▶ Atividade proposta
De acordo com o texto de leitura sobre a desigualdade de gênero na ciência, que porcentagem dos pesquisadores universitários no mundo é formada por homens?

Mulher científica afetada pela desigualdade de gênero no mercado de trabalho.

Imagine um mundo em que as habilidades e talentos de cada pessoa fossem valorizados igualmente, independentemente do gênero. Parece justo, não é? No entanto, a desigualdade de gênero no mercado de trabalho é uma realidade, especialmente no universo da ciência. Desde cedo, meninas e meninos são tratados de forma distinta. Enquanto os meninos são incentivados a explorar, construir e liderar, as meninas, muitas vezes, recebem bonecas e mini-fogões como brinquedos.  

Essa divisão, aparentemente inofensiva, planta as sementes de uma desigualdade de gênero que persiste até a vida adulta e o mercado de trabalho. Na ciência, isso se reflete em uma clara disparidade. Áreas como engenharia e tecnologia são frequentemente vistas como “coisa de homem”, enquanto profissões ligadas ao cuidado, como enfermagem e pedagogia, são consideradas “femininas”. 

Essas ideias não são naturais, mas construídas pela sociedade ao longo do tempo. A ciência precisa de diversidade para prosperar, de perspectivas e experiências variadas que enriquecem descobertas e soluções; nesse sentido, é essencial eliminar da discriminação de gênero. Este texto aborda as barreiras que afetam as mulheres na ciência, desde a escolha da carreira até a progressão profissional, e como podemos construir um futuro em que o talento, e não o gênero, seja o verdadeiro critério de valorização. 

STEM: desigualdade de gênero no mercado de trabalho

O relatório “Uma equação desequilibrada: participação crescente de mulheres em STEM na ALC (América Latina e Caribe)”, publicado em 2021 pela UNESCO em parceria com o British Council, revela que as mulheres têm significativamente menos chances de ingressar ou avançar em campos de pesquisa. Globalmente, 71% dos pesquisadores universitários são homens.

▶ Dados fornecidos

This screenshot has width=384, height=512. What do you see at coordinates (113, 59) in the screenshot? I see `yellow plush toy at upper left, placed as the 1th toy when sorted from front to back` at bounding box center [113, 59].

▶ Resposta da atividade
71% dos pesquisadores universitários no mundo são homens.